China's economic prospects remain good despite the frailty of the global recovery, while a spate of big pay increases is unlikely to touch off a wage-price spiral, the World Bank said yesterday.
In a quarterly economic update, the bank restated its long-standing recommendation that China raise interest rates and allow greater exchange rate flexibility so it can better tailor monetary policy to its domestic needs.
A string of high-profile pay rises in southern China, some exceeding 20 percent, was partly a cyclical phenomenon reflecting a strong rebound in the labor market after the financial crisis put a lid on wage growth, the lender said.
“Viewed over a two-year horizon, these increases are within historical norms,” the report said.
It said the response to demands for pay rises would vary from company to company.

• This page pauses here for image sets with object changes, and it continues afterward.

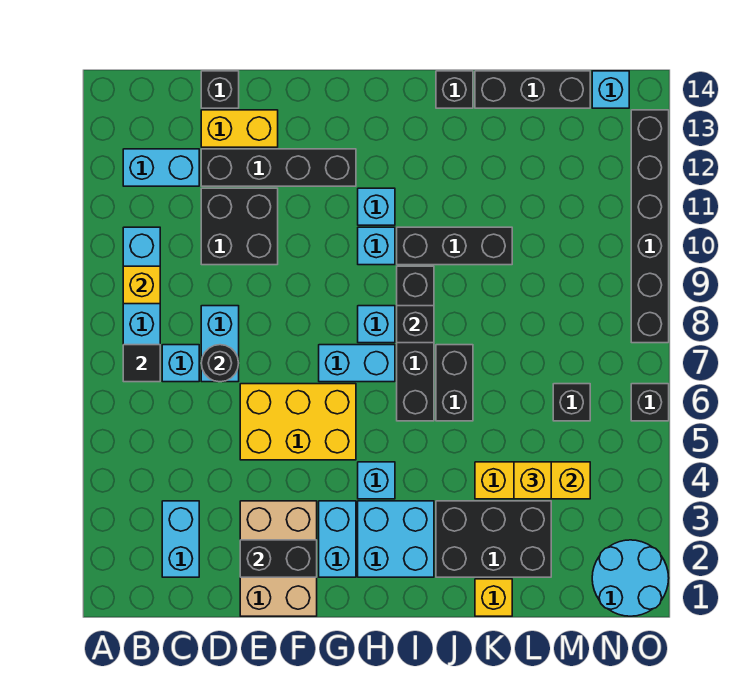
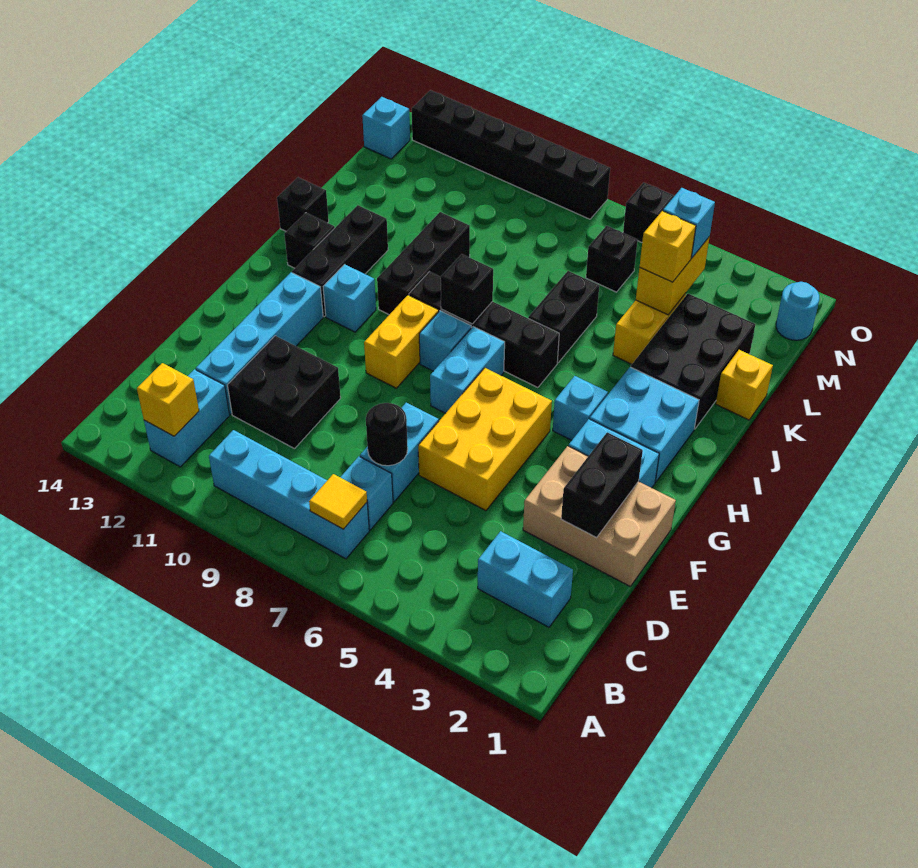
black 1x1 tile [123,345,160,382] -> yellow 1x1 tile [309,474,367,529]
yellow 1x1 brick [123,266,160,304] -> yellow 1x1 brick moved to [137,363,199,436]
cyan 1x2 brick [201,306,239,382] -> cyan 1x2 brick turned to [360,403,439,502]
black 1x4 brick [201,149,356,186] -> cyan 1x4 brick [196,272,323,414]
yellow 1x2 brick [201,110,278,147] -> yellow 1x2 brick moved to [364,295,439,388]
black 1x1 brick [201,71,239,108] -> black 1x1 brick moved to [284,213,335,268]
cyan 1x1 brick [358,227,395,265] -> cyan 1x1 brick moved to [663,188,715,258]
black 1x2 brick [436,345,473,421] -> black 1x2 brick turned to [528,271,599,363]
black 1x3 brick [475,71,590,108] -> black 1x3 brick moved to [292,205,388,316]
cyan 2x2 round brick [592,540,669,616] -> cyan 1x1 round brick [776,282,819,340]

“However, given the flexibility of China's labor market and the track record of China's overall manufacturing sector in absorbing wage increases and keeping unit labor cost growth down, this is unlikely to set in motion an unwarranted wage-inflation spiral.”
Going further, the bank said manufacturers have been so successful in containing costs, boosting competitiveness and upgrading products that China gained market share and exporters improved their margins during the downturn.
In the first five months of this year, export volumes were an estimated 10 percent higher than two years earlier — before the global crisis, even though partner countries’ imports were still below pre-crisis levels, the bank noted.
China's advance is being helped by strong productivity growth, which has cushioned the impact of downward price pressures for manufactured goods globally, it said.
“Indeed, profit margins in sectors that export a large share of output, such as textiles and electronics, now exceed pre-crisis levels, even though export prices are still down substantially,” it said.
Export volumes are likely to slow as the year wears on, as global restocking is completed and demand cools, especially from Europe, China’s largest trading partner, the report said.
The bank identified debt worries in high-income countries as a big risk for the world economy and, by extension, for China.
“Market concerns about sovereign liquidity and solvency in the euro zone periphery or elsewhere could turn into a real and contagious sovereign debt crisis,” it said. “Most of the markets’ attention has so far been on Europe. However, the US fiscal outlook is also precarious.”
Increased global risk matters for China, the world's leading exporter, “but, overall growth prospects remain solid and much less uncertain than a year ago,” it said.
It said it now expected a “more pronounced” deceleration in growth after a strong start to this year as last year's super-loose macro-policy stance moves back toward normal and steps to cool the real estate sector start to bite.
Still, it kept its forecast for this year's GDP growth unchanged at 9.5 percent and penciled in 8.5 percent for next year.
That is a touch lower than the 8.7 percent forecast in the bank’s previous update in March, but is the same as the projection in the bank's Global Economic Prospects published on June 10.
Risks to the growth forecast are two-way and balanced, yesterday’s report said.
Recent property tightening steps have reduced the threat from rapidly rising housing prices, but last year's monetary stimulus could still cause problems for local government finances and lead to bad loans, the bank said.